Is CPU Inference Production-Ready?

Yes, with appropriate expectations.

The technical testing demonstrated zero failed requests across all benchmark runs, stable memory utilization, and consistent throughput. The benchmarks include both ZenDNN-optimized and baseline configurations, showing measurable performance improvements from AMD's optimization library.

Version Compatibility

The vLLM and ZenTorch ecosystems are evolving rapidly. The technical post includes guidance on version compatibility, currently v0.11.0 is the recommended vLLM version for ZenTorch integration. Running from HEAD works but may produce version warnings. Pin your versions for production deployments.

What requires attention:

  • Version compatibility between vLLM and ZenTorch needs monitoring
  • Larger models (12B+) push memory limits; size your instances appropriately
  • Operational expertise for container orchestration and monitoring is required

This is mature enough for production use cases where operational requirements align with organizational capabilities.

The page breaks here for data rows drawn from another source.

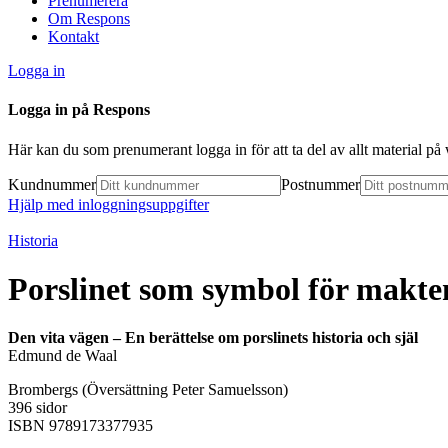
Prenumerera
Om Respons
Kontakt
Logga in
Logga in på Respons
Här kan du som prenumerant logga in för att ta del av allt material p
Kundnummer
Postnummer
Hjälp med inloggningsuppgifter
Historia
Porslinet som symbol för makte
Den vita vägen – En berättelse om porslinets historia och själ
Edmund de Waal
Brombergs (Översättning Peter Samuelsson)
396 sidor
ISBN 9789173377935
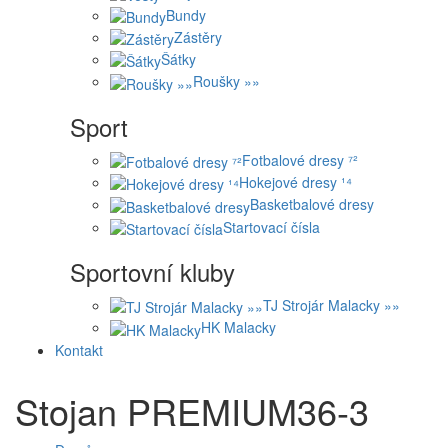
Bundy
Zástěry
Šátky
Roušky »»
Sport
Fotbalové dresy ⁷²
Hokejové dresy ¹⁴
Basketbalové dresy
Startovací čísla
Sportovní kluby
TJ Strojár Malacky »»
HK Malacky
Kontakt
Stojan PREMIUM36-3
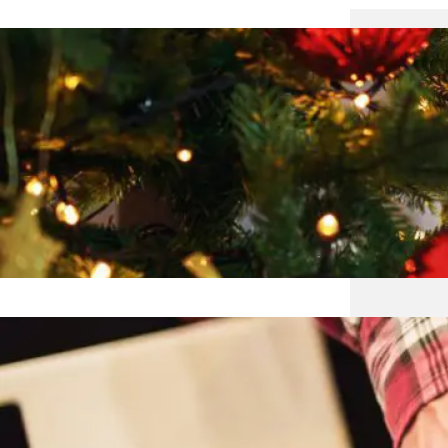
Jak z
Święta
niezap
spraw
stworz
lampki
Jakie 
Świąt
obrusy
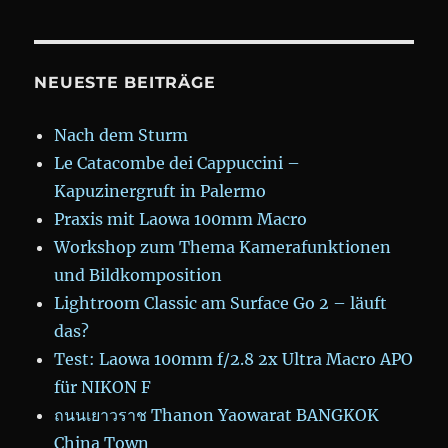
NEUESTE BEITRÄGE
Nach dem Sturm
Le Catacombe dei Cappuccini –
Kapuzinergruft in Palermo
Praxis mit Laowa 100mm Macro
Workshop zum Thema Kamerafunktionen
und Bildkomposition
Lightroom Classic am Surface Go 2 – läuft
das?
Test: Laowa 100mm f/2.8 2x Ultra Macro APO
für NIKON F
ถนนเยาวราช Thanon Yaowarat BANGKOK
China Town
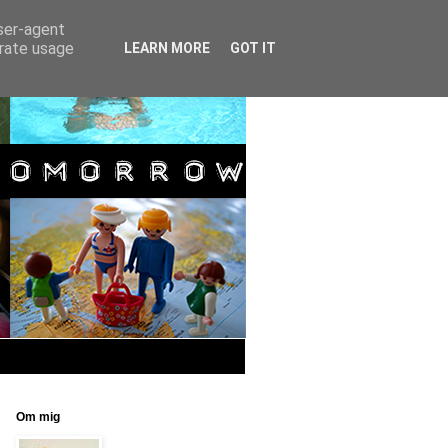
user-agent
erate usage
LEARN MORE
GOT IT
Om mig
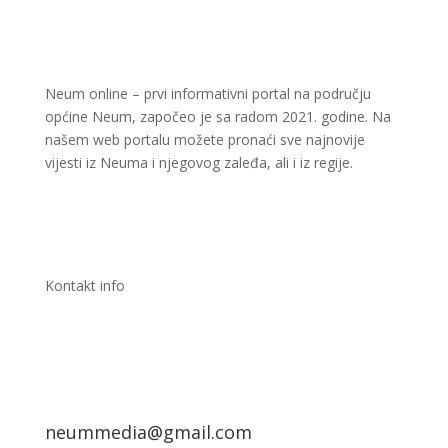
Neum online – prvi informativni portal na području
općine Neum, započeo je sa radom 2021. godine. Na
našem web portalu možete pronaći sve najnovije
vijesti iz Neuma i njegovog zaleđa, ali i iz regije.
Kontakt info
neummedia@gmail.com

It's not "deploy and forget", but neither is any production AI infrastructure.

The Decision

If you need... Consider...
Fastest time-to-value Commercial APIs
Lowest cost at small scale Commercial APIs (GPT-4o-mini, Claude Haiku)
Predictable costs at scale Self-hosted
Data sovereignty Self-hosted
Regulatory compliance Self-hosted
Vendor independence Self-hosted
Development/testing environment Self-hosted CPU

The answer isn't universal. Commercial APIs are excellent for many use cases, fast, capable, constantly improving.

But the assumption that APIs are always the right choice deserves scrutiny. For organizations where data control, cost predictability, and vendor independence are strategic priorities, CPU inference on your own infrastructure is a legitimate option that the industry has under-discussed.

The 24-core AMD EPYC VM processing 60 tokens per second on a 4B parameter model isn't competing with H100 clusters. It's competing with the default assumption that AI inference requires external dependencies. For a substantial category of workloads, it doesn't.


Getting Started

The companion technical post covers the complete setup: Docker builds, vLLM configuration, ZenTorch integration, and benchmark methodology. Start there if you want to replicate the testing or deploy CPU inference in your own environment.

For Rackspace OpenStack Flex customers, the gp.5 flavor family provides AMD EPYC instances ready for this workload. Adjust your KV cache and CPU binding settings based on instance size, and you're running inference within the hour.


API pricing reflects published rates as of December 2025. Pricing changes frequently; verify current rates before making infrastructure decisions.